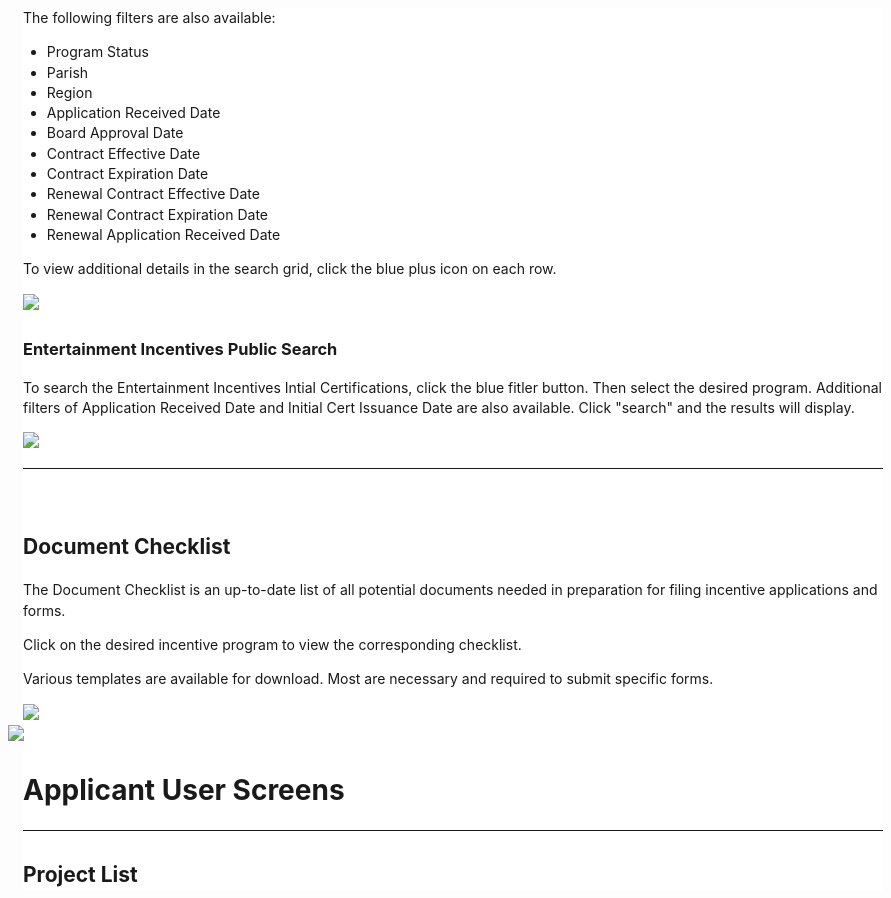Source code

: The following filters are also available:

- Program Status
- Parish
- Region
- Application Received Date
- Board Approval Date
- Contract Effective Date
- Contract Expiration Date
- Renewal Contract Effective Date
- Renewal Contract Expiration Date
- Renewal Application Received Date

To view additional details in the search grid, click the blue plus icon on each row. 

<img src="https://storage.googleapis.com/fastlane-public-files/Images/Help/SearchBoardApproved.gif" width="800" class="ml-4 boxshadow">

###  **Entertainment Incentives Public Search**

To search the Entertainment Incentives Intial Certifications, click the blue fitler button. Then select the desired program. Additional filters of Application Received Date and Initial Cert Issuance Date are also available. Click "search" and the results will display. 

<img src="https://storage.googleapis.com/fastlane-public-files/Images/Help/initialcertsearch.gif" width="800" class="ml-4 boxshadow">

<br>

------

<br>

## Document Checklist<a name="DocCheck"></a>

The Document Checklist is an up-to-date list of all potential documents needed in preparation for filing incentive applications and forms. 

Click on the desired incentive program to view the corresponding checklist. 

Various templates are available for download. Most are necessary and required to submit specific forms.

<img src="https://storage.googleapis.com/fastlane-public-files/Images/Help/doccheck.gif" width="800" class="ml-4 boxshadow">



<div style="margin-left:-15px; margin-bottom: -15px;"  class="wow zoomIn"><a name="applicant"></a>
  <img src="https://storage.googleapis.com/fastlane-public-files/Images/HelpImages/public-01.png" class="img-responsive"/>
</div>

# **Applicant User Screens**

------

## Project List<a name="ProjectList"></a>
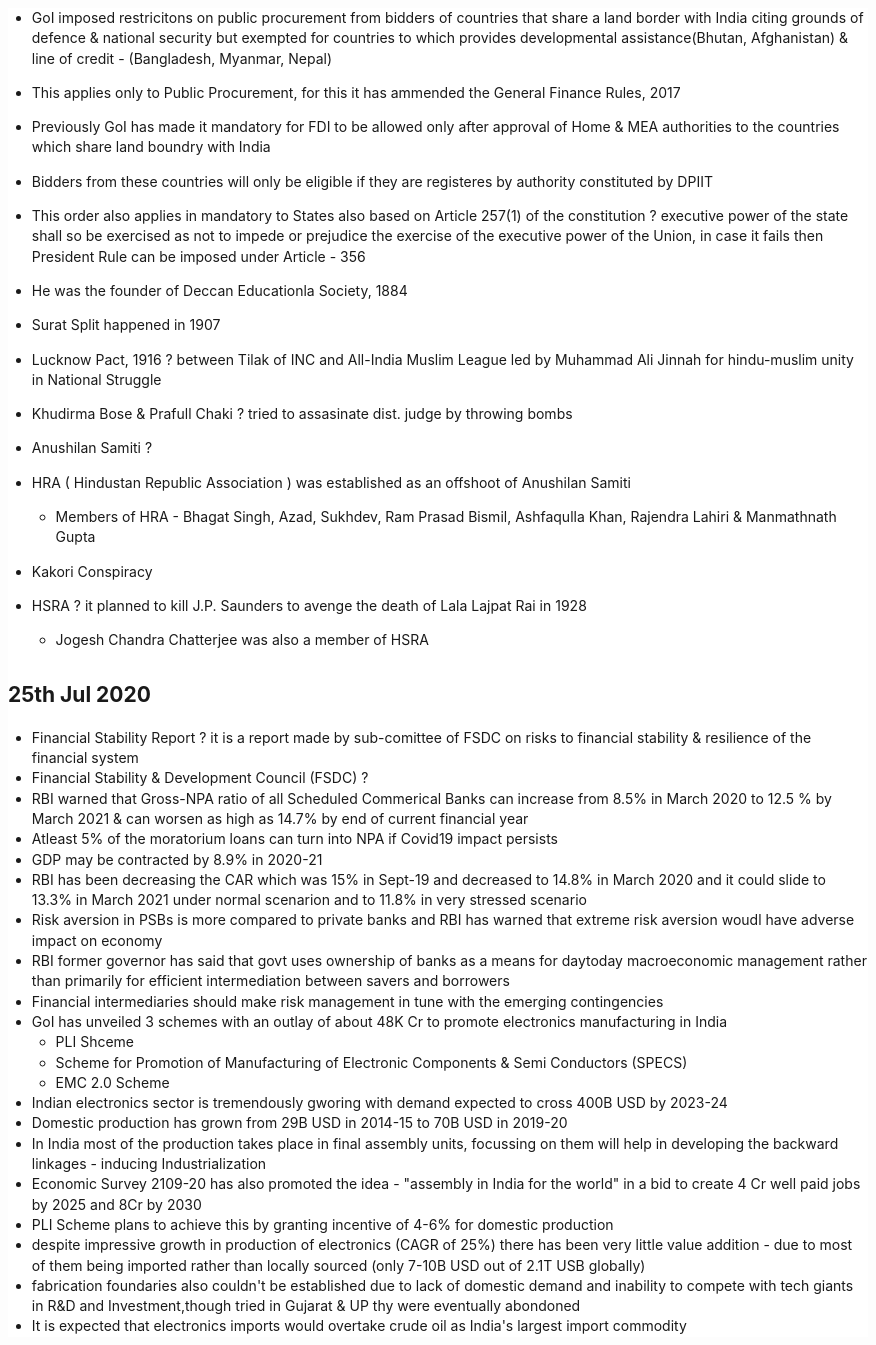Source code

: - GoI imposed restricitons on public procurement from bidders of countries that share a land border with India citing grounds of defence & national security but exempted for countries to which provides developmental assistance(Bhutan, Afghanistan) & line of credit - (Bangladesh, Myanmar, Nepal)
- This applies only to Public Procurement, for this it has ammended the General Finance Rules, 2017
- Previously GoI has made it mandatory for FDI to be allowed only after approval of Home & MEA authorities to the countries which share land boundry with India
- Bidders from these countries will only be eligible if they are registeres by authority constituted by DPIIT
- This order also applies in mandatory to States also based on Article 257(1) of the constitution ? executive power of the state shall so be exercised as not to impede or prejudice the exercise of the executive power of the Union, in case it fails then President Rule can be imposed under Article - 356

- He was the founder of Deccan Educationla Society, 1884
- Surat Split happened in 1907 
- Lucknow Pact, 1916 ? between Tilak of INC and All-India Muslim League led by Muhammad Ali Jinnah for hindu-muslim unity in National Struggle
- Khudirma Bose & Prafull Chaki ? tried to assasinate dist. judge by throwing bombs

- Anushilan Samiti ? 
- HRA ( Hindustan Republic Association ) was established as an offshoot of Anushilan Samiti
  - Members of HRA - Bhagat Singh, Azad, Sukhdev, Ram Prasad Bismil, Ashfaqulla Khan, Rajendra Lahiri & Manmathnath Gupta
- Kakori Conspiracy 
- HSRA ? it planned to kill J.P. Saunders to avenge the death of Lala Lajpat Rai in 1928 
  - Jogesh Chandra Chatterjee was also a member of HSRA

## 25th Jul 2020

- Financial Stability Report ? it is a report made by sub-comittee of FSDC on risks to financial stability & resilience of the financial system
- Financial Stability & Development Council (FSDC) ? 
- RBI warned that Gross-NPA ratio of all Scheduled Commerical Banks can increase from 8.5% in March 2020 to 12.5 % by March 2021 & can worsen as high as 14.7% by end of current financial year
- Atleast 5% of the moratorium loans can turn into NPA if Covid19 impact persists
- GDP may be contracted by 8.9% in 2020-21
- RBI has been decreasing the CAR which was 15% in Sept-19 and decreased to 14.8% in March 2020 and it could slide to 13.3% in March 2021 under normal scenarion and to 11.8% in very stressed scenario
- Risk aversion in PSBs is more compared to private banks and RBI has warned that extreme risk aversion woudl have adverse impact on economy
- RBI former governor has said that govt uses ownership of banks as a means for daytoday macroeconomic management rather than primarily for efficient intermediation between savers and borrowers
- Financial intermediaries should make risk management in tune with the emerging contingencies
- GoI has unveiled 3 schemes with an outlay of about 48K Cr to promote electronics manufacturing in India
	- PLI Shceme
	- Scheme for Promotion of Manufacturing of Electronic Components & Semi Conductors (SPECS)
	- EMC 2.0 Scheme
- Indian electronics sector is tremendously gworing with demand expected to cross 400B USD by 2023-24
- Domestic production has grown from 29B USD in 2014-15 to 70B USD in 2019-20
- In India most of the production takes place in final assembly units, focussing on them will help in developing the backward linkages - inducing Industrialization
- Economic Survey 2109-20 has also promoted the idea - "assembly in India for the world" in a bid to create 4 Cr well paid jobs by 2025 and 8Cr by 2030
- PLI Scheme plans to achieve this by granting incentive of 4-6% for domestic production
- despite impressive growth in production of electronics (CAGR of 25%) there has been very little value addition - due to most of them being imported rather than locally sourced (only 7-10B USD out of 2.1T USB globally)
- fabrication foundaries also couldn't be established due to lack of domestic demand and inability to compete with tech giants in R&D and Investment,though tried in Gujarat & UP thy were eventually abondoned
- It is expected that electronics imports would overtake crude oil as India's largest import commodity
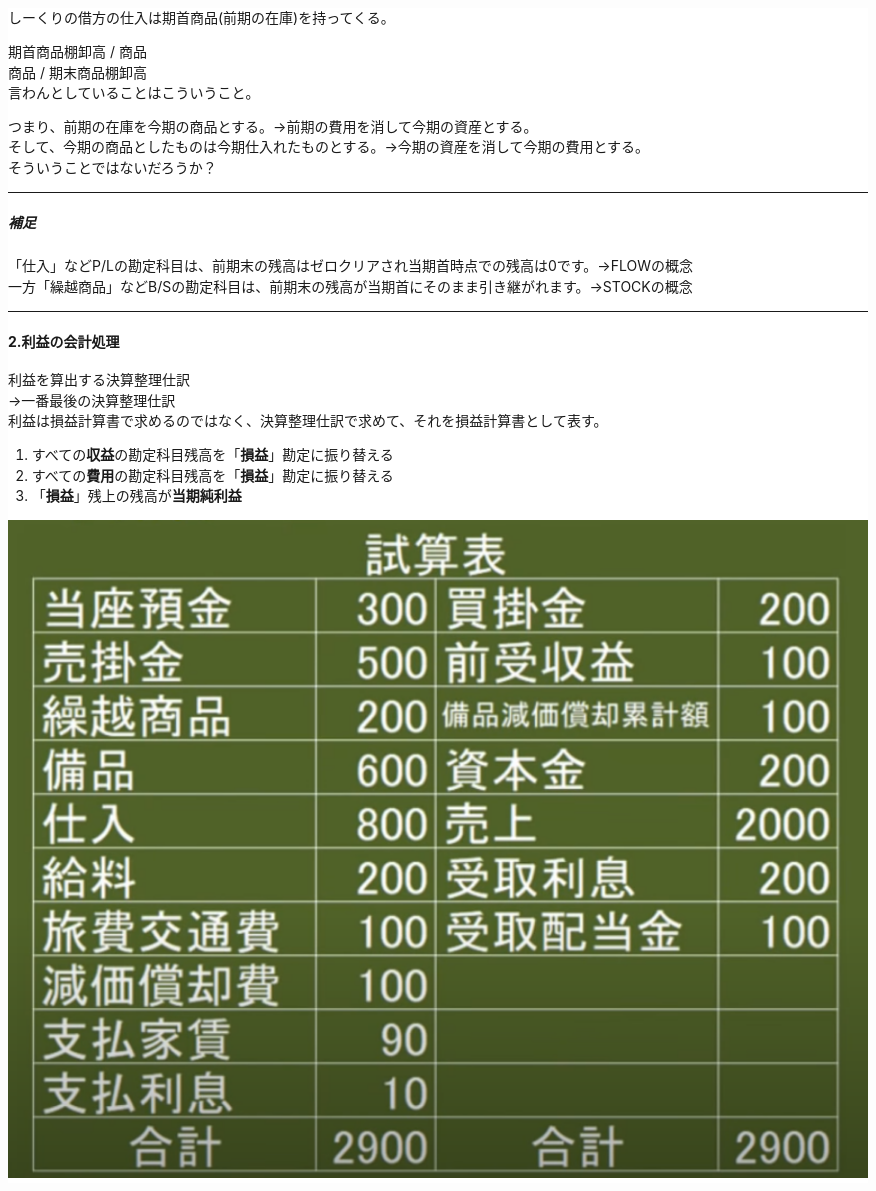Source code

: しーくりの借方の仕入は期首商品(前期の在庫)を持ってくる。  

期首商品棚卸高 / 商品  
商品 / 期末商品棚卸高  
言わんとしていることはこういうこと。  

つまり、前期の在庫を今期の商品とする。→前期の費用を消して今期の資産とする。  
そして、今期の商品としたものは今期仕入れたものとする。→今期の資産を消して今期の費用とする。  
そういうことではないだろうか？  

---

##### 補足

「仕入」などP/Lの勘定科目は、前期末の残高はゼロクリアされ当期首時点での残高は0です。→FLOWの概念  
一方「繰越商品」などB/Sの勘定科目は、前期末の残高が当期首にそのまま引き継がれます。→STOCKの概念  

---

#### 2.利益の会計処理

利益を算出する決算整理仕訳  
→一番最後の決算整理仕訳  
利益は損益計算書で求めるのではなく、決算整理仕訳で求めて、それを損益計算書として表す。

1. すべての**収益**の勘定科目残高を「**損益**」勘定に振り替える
2. すべての**費用**の勘定科目残高を「**損益**」勘定に振り替える
3. 「**損益**」残上の残高が**当期純利益**

![試算表](/BookKeeping\簿記3級\画像置き場\11_試算表.png)  
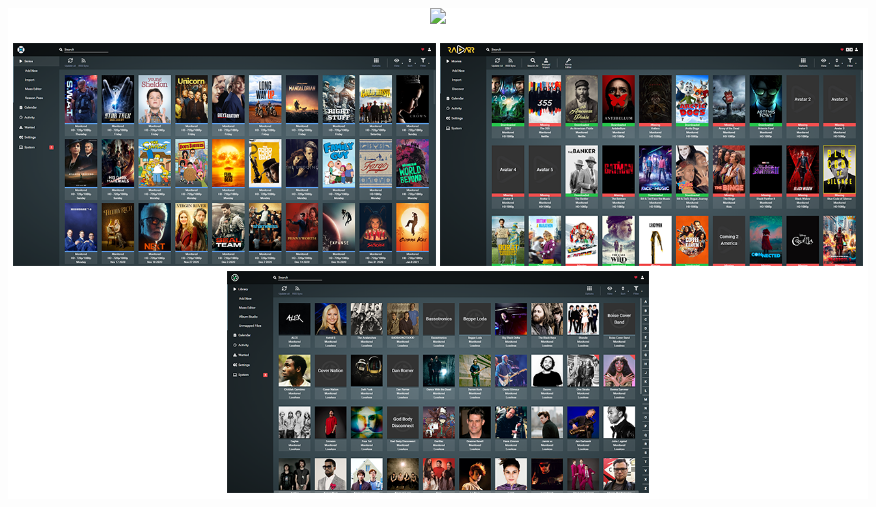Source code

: <p align="center">

<img src="/theme-options/{{ page.title.lower() }}_banner.png"/>
<p align="center">
    <a href="/theme-options/screenshots/sonarr_space-gray.png" rel="noopener"><img src="/theme-options/screenshots/sonarr_space-gray_small.png" alt="Screen Shot 1" width="49.15%" /></a>
    <a href="/theme-options/screenshots/radarr_space-gray.png" rel="noopener"><img src="/theme-options/screenshots/radarr_space-gray_small.png" alt="Screen Shot 2" width="49.15%" /></a>
    <a href="/theme-options/screenshots/lidarr_space-gray.png" rel="noopener"><img src="/theme-options/screenshots/lidarr_space-gray_small.png" alt="Screen Shot 3" width="49.15%" /></a>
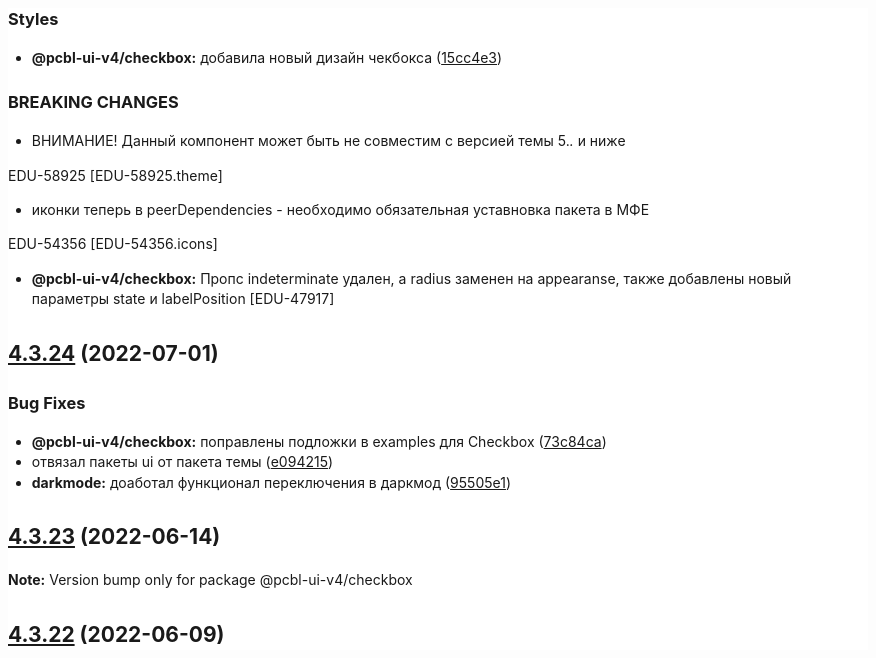 
### Styles

* **@pcbl-ui-v4/checkbox:** добавила новый дизайн чекбокса ([15cc4e3](https://bitbucket.pcbltools.ru/bitbucket/projects/EDUPOWER/repos/uikit4/browse/packages/ui/Checkbox/commits/15cc4e3ff7733c68fcaa77cbaf0a1d9228909ac6))


### BREAKING CHANGES

* ВНИМАНИЕ! Данный компонент может быть не совместим с версией темы 5.*.* и ниже

EDU-58925 [EDU-58925.theme]
* иконки теперь в peerDependencies - необходимо обязательная уставновка пакета в МФЕ

EDU-54356 [EDU-54356.icons]
* **@pcbl-ui-v4/checkbox:** Пропс indeterminate удален, а radius заменен на appearanse, также добавлены новый
параметры state и labelPosition [EDU-47917]





## [4.3.24](https://bitbucket.pcbltools.ru/bitbucket/projects/EDUPOWER/repos/uikit4/browse/packages/ui/Checkbox/compare/@pcbl-ui-v4/checkbox@4.3.22...@pcbl-ui-v4/checkbox@4.3.24) (2022-07-01)


### Bug Fixes

* **@pcbl-ui-v4/checkbox:** поправлены подложки в examples для Checkbox ([73c84ca](https://bitbucket.pcbltools.ru/bitbucket/projects/EDUPOWER/repos/uikit4/browse/packages/ui/Checkbox/commits/73c84caf44dfb65458fb9178df40bb14e05dc4c8))
* отвязал пакеты ui от пакета темы ([e094215](https://bitbucket.pcbltools.ru/bitbucket/projects/EDUPOWER/repos/uikit4/browse/packages/ui/Checkbox/commits/e094215192c5c22e7b569f87e0cb514bd5155c80))
* **darkmode:** доаботал функционал переключения в даркмод ([95505e1](https://bitbucket.pcbltools.ru/bitbucket/projects/EDUPOWER/repos/uikit4/browse/packages/ui/Checkbox/commits/95505e154458f4f3774e099b1fd1939263c5e81f))





## [4.3.23](https://bitbucket.pcbltools.ru/bitbucket/projects/EDUPOWER/repos/uikit4/browse/packages/ui/Checkbox/compare/@pcbl-ui-v4/checkbox@4.3.22...@pcbl-ui-v4/checkbox@4.3.23) (2022-06-14)

**Note:** Version bump only for package @pcbl-ui-v4/checkbox





## [4.3.22](https://bitbucket.pcbltools.ru/bitbucket/projects/EDUPOWER/repos/uikit4/browse/packages/ui/Checkbox/compare/@pcbl-ui-v4/checkbox@4.3.21...@pcbl-ui-v4/checkbox@4.3.22) (2022-06-09)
________________
* [Work to complete] All lines from the beginning of the material through the line that holds "- Renewal Application Received Date", both included, should be returned exactly; please omit any pictures and add no other lines.

* [Answer space]
Source code

: The following filters are also available:

- Program Status
- Parish
- Region
- Application Received Date
- Board Approval Date
- Contract Effective Date
- Contract Expiration Date
- Renewal Contract Effective Date
- Renewal Contract Expiration Date
- Renewal Application Received Date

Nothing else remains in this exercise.